On Behalf of | Oct 4, 2022 | Divorce, Divorce Involving A Business |

Businesses make divorce more complicated than they already are. If you are a small business owner, the end of your marriage might also mean some significant changes for the business.

Indiana has a high divorce rate at 12.30 percent, according to World Population Review. One thing that might help you prepare for a divorce involving a business is a professional valuation.
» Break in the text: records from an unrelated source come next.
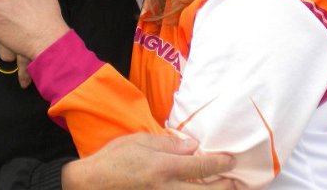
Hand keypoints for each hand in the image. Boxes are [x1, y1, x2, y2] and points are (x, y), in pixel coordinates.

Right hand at [62, 133, 236, 188]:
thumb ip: (168, 144)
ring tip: (222, 189)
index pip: (200, 167)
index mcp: (163, 167)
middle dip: (223, 187)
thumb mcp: (140, 140)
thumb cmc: (114, 157)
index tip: (231, 160)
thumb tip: (193, 145)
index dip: (219, 164)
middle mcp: (166, 189)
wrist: (91, 183)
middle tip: (235, 181)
Generally, there are three approaches to valuating a business. The methods are market, income and asset valuation. See below for a brief overview of all three. In Indiana, a hybrid or mix of these three methods is the most common approach.

  1. Market

The market approach estimates how much the business might sell for, using similar businesses as a comparison. This is easier for franchises but more challenging for unique small businesses that have fewer comparisons. This method demonstrates what a willing purchaser would pay.

  1. Income

Valuation based on income is the most popular method. The valuator considers historical earnings to estimate future income. If the business is unstable, the valuator might measure debt, equity and salary to discount future cash flow. Stable companies are easier to valuate, especially with a long history of earnings.

  1. Asset

Asset approach method is used for businesses that do not earn a lot in profits, but have a lot of physical assets. Most evaluators will look at this method, if even just a part of the entire evaluation.

It is important to remember that the evaluator must be certified to do business evaluations in order to be an expert witness in Indiana.